Extract to read section start

LEMON: And you're right. But you know, I ask you that because, you know, you've heard people say, oh, she's the worst girlfriend; she set him up, and you know, the onus is on her. What about, you know, his rights of free speech and on and on and on.

But Marc, you know, how many people are rethinking what they're saying behind closed doors tonight, because should we be that surprised? Most people I know are not surprised, and many people speak that way in the privacy of their own homes, but you don't hear it in public.

HILL: That's a great question, and there's two quick answers. The first thing is, I hope people aren't rethinking what they say to their girlfriends. I hope they are thinking being racist. You know, I don't want the narrative to be about her. It should be about Donald Sterling. Anything else is both sexist and counterproductive.

But to your point, yes, there are lots of people who say this stuff behind closed doors. Again, that's what black people are saying, "Um- hmm" about, about this whole controversy. It's not that Donald Sterling is some outlier. It's that there are many people who have said these things behind closed doors and who believe it. And crazy thing -- craziest thing of all is Donald Sterling really doesn't think he's racist.

Extract to read section end

Problems to work on
a - In the transcript, whom does Hill say the narrative should be about?
b - Return the passage of the transcript from "LEMON: And you're" to "it in public.".

Records provided section start

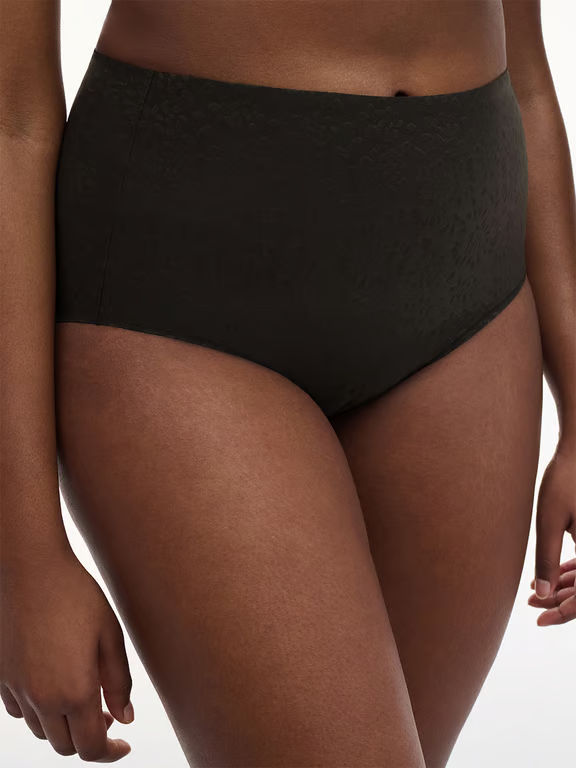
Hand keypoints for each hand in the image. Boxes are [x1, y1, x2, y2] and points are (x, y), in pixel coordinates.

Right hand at [1, 548, 133, 760]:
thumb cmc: (75, 596)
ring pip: (42, 731)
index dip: (110, 753)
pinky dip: (39, 712)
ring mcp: (18, 691)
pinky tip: (53, 686)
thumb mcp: (110, 635)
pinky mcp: (2, 678)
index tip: (123, 744)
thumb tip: (125, 717)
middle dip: (89, 738)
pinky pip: (20, 712)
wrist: (31, 570)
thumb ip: (118, 682)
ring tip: (83, 697)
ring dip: (64, 725)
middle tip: (108, 712)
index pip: (91, 748)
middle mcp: (42, 699)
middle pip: (66, 746)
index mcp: (74, 692)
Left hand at [531, 442, 575, 625]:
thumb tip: (542, 594)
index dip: (563, 613)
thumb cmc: (564, 481)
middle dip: (560, 601)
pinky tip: (551, 576)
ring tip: (535, 594)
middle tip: (531, 605)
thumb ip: (546, 559)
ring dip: (564, 588)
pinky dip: (571, 572)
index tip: (540, 620)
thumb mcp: (549, 521)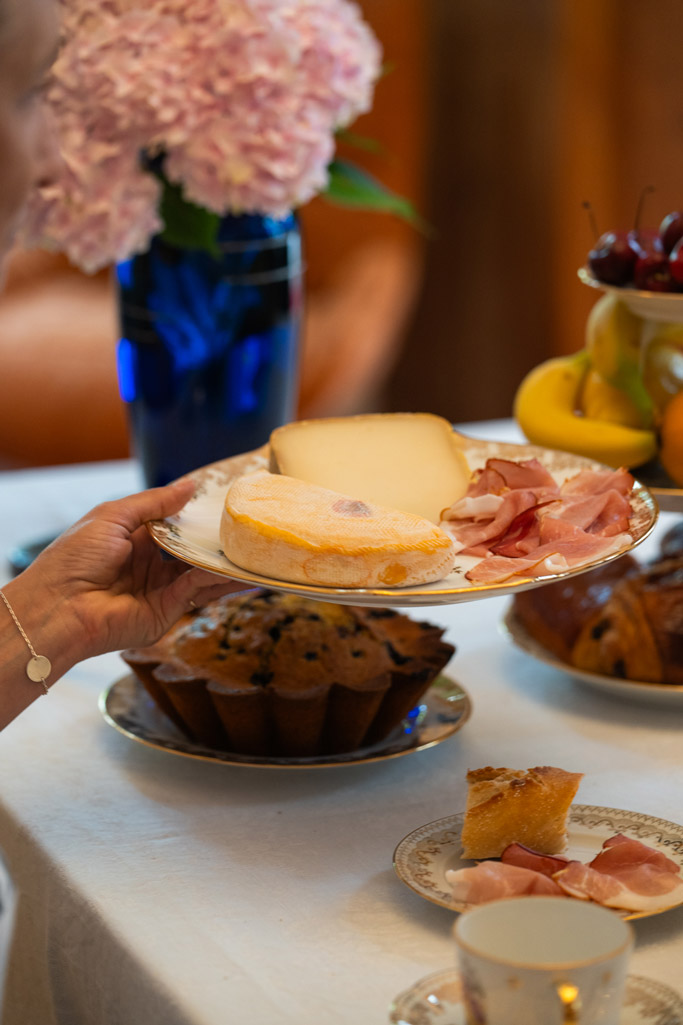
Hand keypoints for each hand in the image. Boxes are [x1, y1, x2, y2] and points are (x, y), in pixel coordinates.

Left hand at [18, 479, 244, 663]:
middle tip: (249, 523)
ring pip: (202, 571)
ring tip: (256, 549)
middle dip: (218, 539)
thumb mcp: (113, 515)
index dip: (196, 514)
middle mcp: (150, 564)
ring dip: (227, 562)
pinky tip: (241, 570)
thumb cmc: (74, 558)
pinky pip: (199, 590)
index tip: (225, 501)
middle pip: (192, 549)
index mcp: (133, 539)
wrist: (59, 607)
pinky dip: (220, 580)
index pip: (173, 524)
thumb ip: (155, 502)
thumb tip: (189, 486)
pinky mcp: (167, 610)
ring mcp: (160, 589)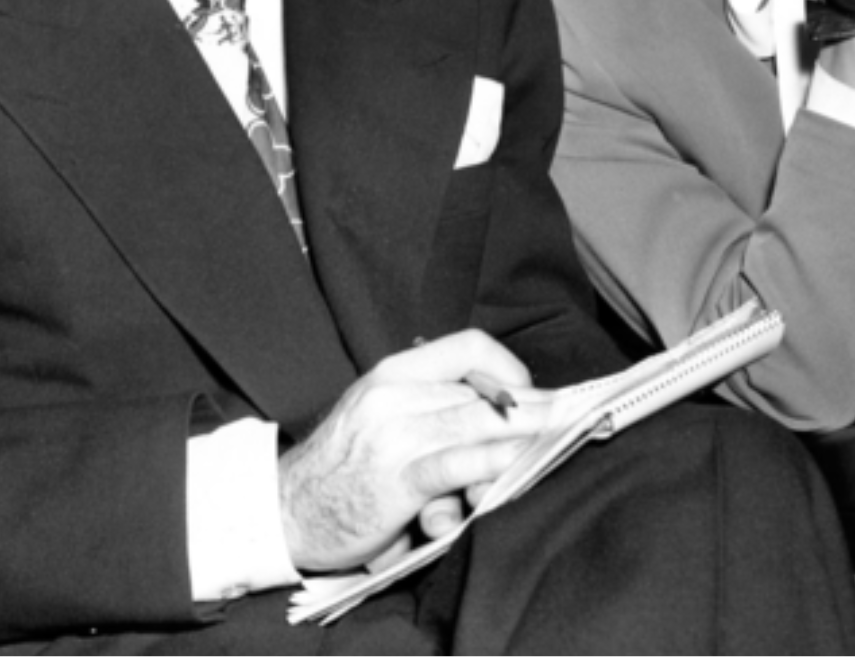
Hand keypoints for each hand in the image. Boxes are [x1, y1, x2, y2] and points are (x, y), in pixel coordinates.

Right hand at [278, 331, 551, 572]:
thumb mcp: (376, 414)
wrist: (284, 508)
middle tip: (570, 420)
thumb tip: (495, 410)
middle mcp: (395, 394)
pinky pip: (461, 463)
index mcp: (392, 372)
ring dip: (529, 437)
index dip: (510, 368)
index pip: (469, 346)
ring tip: (555, 443)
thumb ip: (426, 404)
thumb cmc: (340, 466)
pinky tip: (520, 464)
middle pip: (486, 391)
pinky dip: (498, 462)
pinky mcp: (400, 479)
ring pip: (482, 424)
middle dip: (535, 410)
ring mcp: (397, 435)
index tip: (527, 394)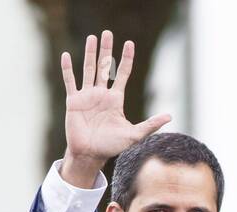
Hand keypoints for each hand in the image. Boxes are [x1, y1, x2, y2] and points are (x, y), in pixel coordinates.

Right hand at [59, 29, 170, 186]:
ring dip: (90, 53)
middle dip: (106, 50)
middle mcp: (101, 94)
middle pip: (104, 67)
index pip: (122, 74)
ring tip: (92, 37)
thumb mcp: (134, 135)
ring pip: (89, 69)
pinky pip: (70, 82)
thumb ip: (150, 124)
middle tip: (107, 33)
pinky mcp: (74, 102)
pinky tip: (66, 55)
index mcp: (115, 99)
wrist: (90, 155)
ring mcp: (87, 97)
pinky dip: (68, 69)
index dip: (126, 59)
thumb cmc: (111, 146)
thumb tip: (170, 116)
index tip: (129, 43)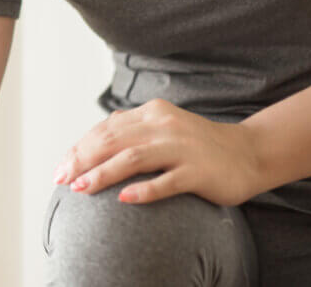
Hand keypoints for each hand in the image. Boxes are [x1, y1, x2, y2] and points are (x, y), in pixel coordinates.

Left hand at [53, 98, 263, 205]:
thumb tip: (97, 135)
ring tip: (81, 188)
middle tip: (62, 179)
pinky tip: (124, 199)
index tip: (61, 168)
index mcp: (153, 113)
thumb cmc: (199, 145)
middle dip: (83, 160)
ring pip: (134, 158)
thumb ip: (134, 129)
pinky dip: (144, 189)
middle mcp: (164, 126)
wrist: (249, 153)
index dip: (80, 148)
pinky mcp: (199, 171)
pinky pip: (168, 181)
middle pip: (114, 140)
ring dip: (103, 173)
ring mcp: (182, 148)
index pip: (106, 128)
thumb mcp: (164, 128)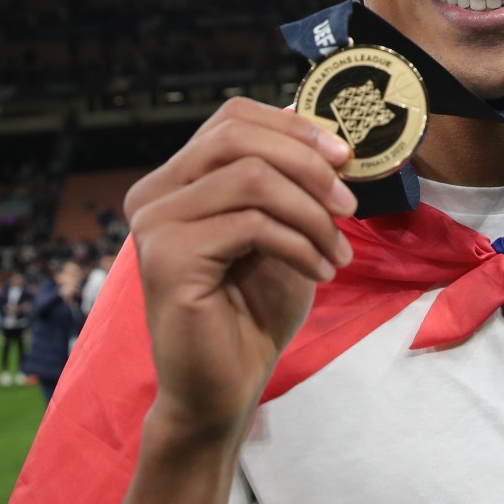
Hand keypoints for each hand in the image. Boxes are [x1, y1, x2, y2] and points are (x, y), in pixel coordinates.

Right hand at [123, 97, 356, 443]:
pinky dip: (300, 243)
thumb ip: (292, 182)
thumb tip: (331, 139)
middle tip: (349, 204)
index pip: (233, 117)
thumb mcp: (284, 229)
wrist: (224, 385)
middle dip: (307, 163)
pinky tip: (322, 271)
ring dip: (311, 212)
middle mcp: (155, 193)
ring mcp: (155, 223)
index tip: (344, 155)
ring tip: (339, 249)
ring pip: (252, 178)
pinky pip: (252, 225)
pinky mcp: (167, 258)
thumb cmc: (254, 308)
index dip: (293, 127)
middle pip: (237, 137)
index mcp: (179, 178)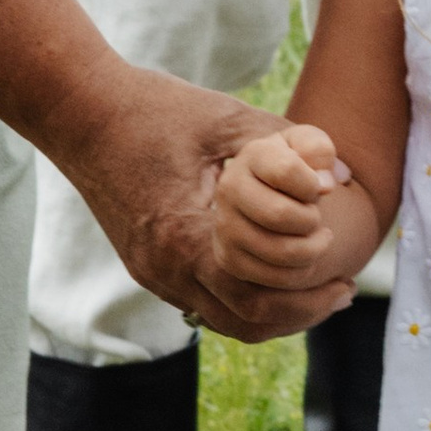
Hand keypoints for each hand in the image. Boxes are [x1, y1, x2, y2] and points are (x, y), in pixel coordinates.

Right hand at [49, 66, 351, 341]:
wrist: (81, 112)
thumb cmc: (158, 109)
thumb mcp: (230, 119)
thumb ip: (291, 145)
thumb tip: (343, 177)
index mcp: (187, 237)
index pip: (260, 296)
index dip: (310, 296)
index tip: (348, 276)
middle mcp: (165, 268)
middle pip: (246, 321)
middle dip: (301, 312)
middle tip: (343, 290)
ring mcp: (152, 272)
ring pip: (223, 319)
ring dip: (274, 310)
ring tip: (317, 289)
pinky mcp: (146, 265)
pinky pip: (202, 301)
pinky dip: (243, 297)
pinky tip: (274, 273)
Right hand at [210, 122, 358, 293]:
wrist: (275, 191)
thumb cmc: (301, 165)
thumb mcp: (311, 145)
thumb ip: (320, 150)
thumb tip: (326, 183)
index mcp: (253, 156)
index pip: (287, 170)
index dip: (314, 184)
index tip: (321, 187)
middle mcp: (229, 189)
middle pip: (280, 214)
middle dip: (311, 220)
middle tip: (317, 218)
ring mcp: (225, 227)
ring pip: (278, 251)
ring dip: (312, 250)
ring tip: (319, 239)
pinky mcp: (228, 259)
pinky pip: (271, 279)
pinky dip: (300, 276)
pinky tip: (309, 262)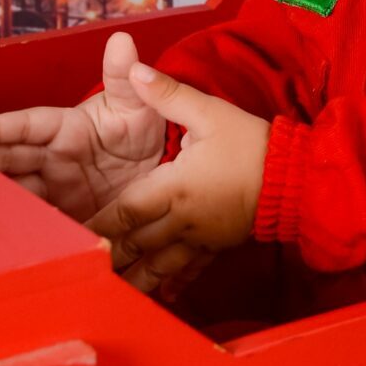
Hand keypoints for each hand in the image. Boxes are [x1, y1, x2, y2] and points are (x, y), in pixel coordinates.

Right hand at [0, 30, 166, 220]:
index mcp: (66, 128)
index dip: (0, 127)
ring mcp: (57, 190)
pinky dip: (25, 227)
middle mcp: (54, 159)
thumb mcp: (137, 104)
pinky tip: (8, 235)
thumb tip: (122, 41)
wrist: (162, 172)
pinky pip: (42, 222)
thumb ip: (124, 78)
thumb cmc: (143, 129)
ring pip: (18, 191)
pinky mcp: (66, 218)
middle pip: (12, 160)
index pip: (28, 125)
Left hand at [86, 63, 269, 293]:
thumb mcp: (209, 112)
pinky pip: (190, 268)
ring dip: (133, 279)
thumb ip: (168, 94)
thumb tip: (135, 69)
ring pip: (159, 264)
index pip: (125, 212)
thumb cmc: (251, 144)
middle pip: (136, 243)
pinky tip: (163, 296)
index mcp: (174, 187)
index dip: (96, 225)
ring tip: (109, 296)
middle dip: (106, 257)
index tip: (68, 236)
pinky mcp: (217, 244)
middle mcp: (181, 218)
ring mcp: (200, 236)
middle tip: (76, 269)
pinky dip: (174, 283)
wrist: (297, 178)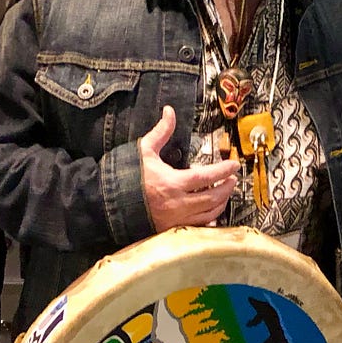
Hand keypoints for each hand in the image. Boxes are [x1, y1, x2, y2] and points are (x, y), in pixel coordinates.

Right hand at [138, 106, 239, 231]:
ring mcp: (174, 221)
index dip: (223, 170)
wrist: (107, 204)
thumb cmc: (126, 176)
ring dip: (221, 203)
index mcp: (172, 183)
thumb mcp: (144, 150)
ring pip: (207, 215)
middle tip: (232, 178)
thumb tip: (169, 111)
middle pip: (212, 198)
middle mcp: (176, 204)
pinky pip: (196, 228)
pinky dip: (208, 220)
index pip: (205, 176)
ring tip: (225, 192)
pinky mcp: (169, 231)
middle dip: (226, 188)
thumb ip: (161, 131)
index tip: (234, 164)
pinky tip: (212, 212)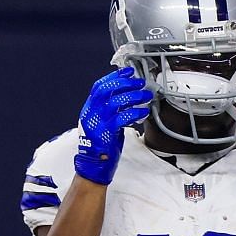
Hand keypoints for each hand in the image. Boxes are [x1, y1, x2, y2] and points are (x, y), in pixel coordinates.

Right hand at [74, 67, 151, 184]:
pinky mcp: (106, 133)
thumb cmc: (101, 145)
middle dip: (125, 83)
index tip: (128, 71)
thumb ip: (111, 111)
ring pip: (115, 102)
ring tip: (145, 96)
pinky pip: (122, 118)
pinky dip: (134, 113)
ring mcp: (97, 122)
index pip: (99, 86)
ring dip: (133, 97)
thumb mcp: (103, 123)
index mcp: (90, 108)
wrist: (93, 164)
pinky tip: (143, 112)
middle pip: (107, 90)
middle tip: (140, 82)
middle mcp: (91, 113)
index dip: (114, 77)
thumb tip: (127, 97)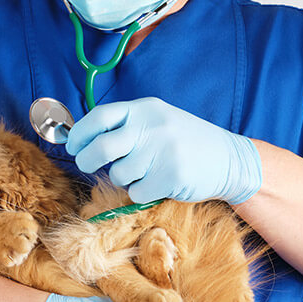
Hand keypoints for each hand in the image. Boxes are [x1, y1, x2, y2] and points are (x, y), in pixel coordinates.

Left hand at [65, 97, 261, 204]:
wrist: (229, 159)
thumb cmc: (184, 141)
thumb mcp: (158, 120)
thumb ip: (125, 125)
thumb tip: (82, 140)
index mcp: (145, 109)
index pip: (100, 116)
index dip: (80, 133)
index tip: (72, 145)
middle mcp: (152, 127)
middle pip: (101, 148)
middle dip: (87, 160)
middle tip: (87, 164)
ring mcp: (162, 151)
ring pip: (119, 174)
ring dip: (124, 178)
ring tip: (144, 171)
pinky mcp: (171, 177)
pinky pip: (137, 192)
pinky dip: (142, 192)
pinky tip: (159, 182)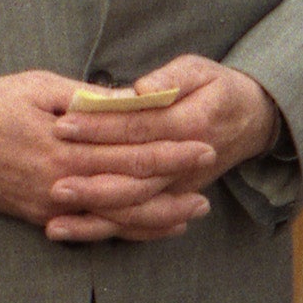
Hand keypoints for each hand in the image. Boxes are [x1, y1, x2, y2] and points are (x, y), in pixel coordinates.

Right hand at [0, 69, 217, 243]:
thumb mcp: (36, 86)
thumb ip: (85, 98)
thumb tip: (130, 100)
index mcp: (63, 145)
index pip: (129, 149)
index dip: (169, 147)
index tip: (202, 142)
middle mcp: (62, 182)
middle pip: (131, 186)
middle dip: (174, 178)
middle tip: (210, 168)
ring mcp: (53, 205)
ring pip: (118, 217)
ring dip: (160, 215)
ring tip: (195, 209)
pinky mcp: (43, 218)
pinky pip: (95, 229)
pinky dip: (128, 231)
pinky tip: (154, 227)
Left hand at [46, 55, 278, 242]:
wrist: (250, 120)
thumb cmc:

Records provided section end

Solutions to the tasks
a - Donald Sterling

b -
LEMON: And you're right. But you know, I ask you that because, you know, you've heard people say, oh, she's the worst girlfriend; she set him up, and you know, the onus is on her. What about, you know, his rights of free speech and on and on and on.

But Marc, you know, how many people are rethinking what they're saying behind closed doors tonight, because should we be that surprised? Most people I know are not surprised, and many people speak that way in the privacy of their own homes, but you don't hear it in public.